» What needs to be done
When you reach the line containing "Visit Website" in the entries below, start writing out each line exactly, and stop after the line containing "louder or clearer.".

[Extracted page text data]

================================

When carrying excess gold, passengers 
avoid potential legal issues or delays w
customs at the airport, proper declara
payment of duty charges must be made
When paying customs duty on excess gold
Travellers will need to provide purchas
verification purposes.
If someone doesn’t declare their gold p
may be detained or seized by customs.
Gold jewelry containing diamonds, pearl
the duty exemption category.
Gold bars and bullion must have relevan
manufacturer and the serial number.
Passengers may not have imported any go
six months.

================================

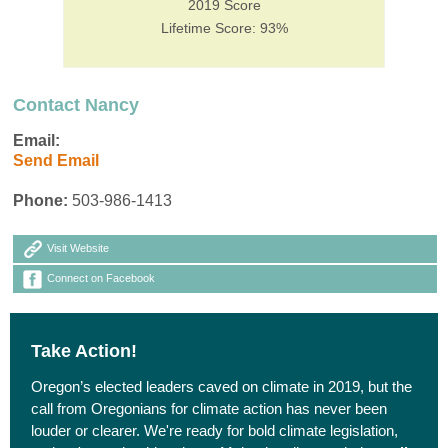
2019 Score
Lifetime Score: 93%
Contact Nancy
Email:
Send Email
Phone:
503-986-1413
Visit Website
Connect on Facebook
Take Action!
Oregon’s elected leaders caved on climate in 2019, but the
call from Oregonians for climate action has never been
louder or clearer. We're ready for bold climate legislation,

================================

» Task response
Visit Website
Connect on Facebook
Take Action!
Oregon’s elected leaders caved on climate in 2019, but the
call from Oregonians for climate action has never been
louder or clearer. We're ready for bold climate legislation,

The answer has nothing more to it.